July 29, 2019 - 10:20 AM

Last week 3,100 offenders were released from federal prison as a result of bipartisan criminal justice reform that will reduce prison populations, provide social services and cut federal incarceration costs.  This restructure, years in coming, was helped by an effort from industrialist and philanthropist Charles Koch that began in five states with Republicans, Democrats and nonprofit leaders of multiple prison reform organizations — unlikely allies.   

The effort encouraged advocates who believed in reform although they disagreed among ways to accomplish it. The successful strategy depended not on system-wide change but building from consensus-driven, small steps.  

Now, the question is whether this approach can benefit K-12 education.  

At a January meeting of Seminar Network, a Koch-backed organization, two initiatives, Yes Every Kid and 4.0 Schools were introduced. Both are funded by the Charles Koch Foundation and the Walton Family Foundation at $5 million each plus another $5 million from donors.

It’s not yet known if Kansas will be one of the five states to start the education program, and officials with the Koch network have said it’s too early to provide specific policy priorities.  However, according to Education Week, Yes Every Kid is intended to eventually become a political action coalition monitoring statehouse legislation, while 4.0 Schools will provide grants to drive innovation in learning inside and outside the classroom. News channels reported donors as saying the shift will promote personalized learning, help local priorities, improve schools and working “alongside” teachers. 

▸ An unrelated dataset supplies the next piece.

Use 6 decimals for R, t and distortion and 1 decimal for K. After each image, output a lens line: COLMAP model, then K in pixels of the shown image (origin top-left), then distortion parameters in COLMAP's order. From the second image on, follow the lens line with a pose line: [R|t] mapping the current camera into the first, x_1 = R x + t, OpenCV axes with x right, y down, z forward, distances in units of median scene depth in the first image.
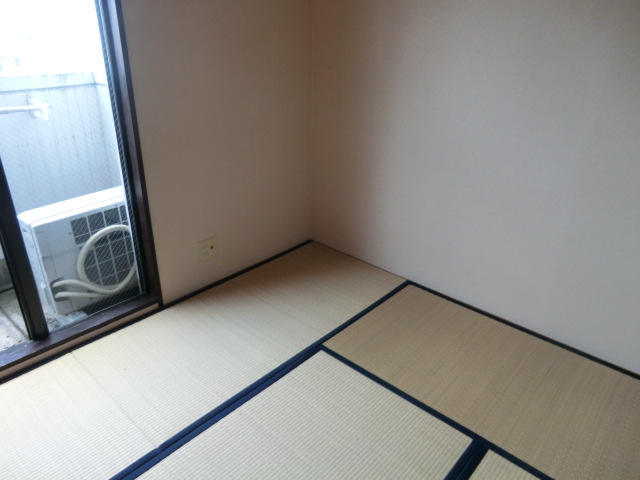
lens RADIAL K [[458.5, 0, 319.5], [0, 458.5, 239.3], [0, 0, 1]] dist [-0.080270, 0.063873]
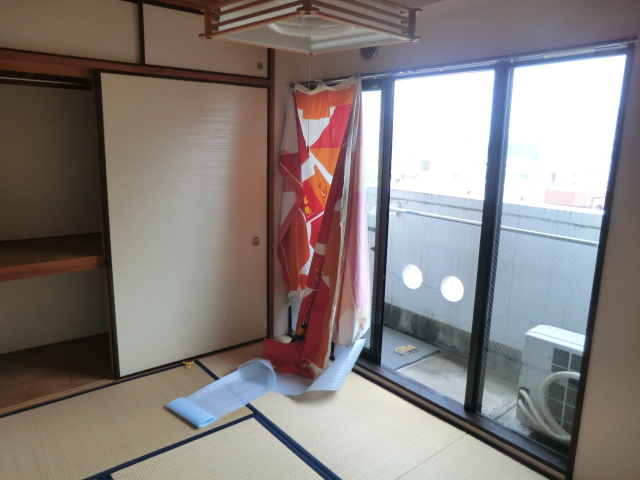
lens RADIAL K [[458.5, 0, 317.2], [0, 458.5, 242.5], [0, 0, 1]] dist [-0.080270, 0.063873]
pose [[-0.145353, 0.177911, -0.973252, 0.488130], [-0.456611, 0.860610, 0.225513, -0.231310], [0.877712, 0.477177, -0.043856, 0.446881]]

Listening more at the state level comes as welcome change. Working together across education organizations, schools and teachers could be a truly valuable opportunity.  

However, it will be more difficult in Kansas to achieve education progress when compared to federal prison reform because most education policy comes from state and local, not federal legislation.  

Moreover, in Kansas it will not be easy to find common ground between groups that have disagreed intensely over issues of labor protections, tax credits to support private schools, public school funding levels and linking teacher salaries to student test scores. 

The key to success may lie in addressing smaller problems on which there is less conflicting public opinion.  Then the focus becomes working on the issue, not negotiating entrenched, opposing viewpoints.  

For example, while most Kansans see the need to increase student access to electronic technology, agreement is needed on how much or what kind of computer time can replace the benefits of classroom learning.  

Major research is needed to examine the broad, relatively new area called personalized learning (largely computer based), its effects and how to incorporate its money-saving advantages into public schools.  

We need to better understand the relationship of traditional and mediated technology instruction in schools, because we cannot afford to abandon the great, unspoken benefit of public schools in bringing together our diverse student body.  The time-honored method of group-centered class participation helps students understand their common bonds through the study of history, literature, science and civics.  Students’ citizenship skills, respect for others and teamwork are among the strongest ties that bind us as Kansans and Americans.  

If all sides can put away polarizing skepticism and cynicism about others’ supposed education motives and move forward with practical initiatives that include teachers and other educators’ perspectives, this new initiative could become the start of truly positive growth in student learning across Kansas.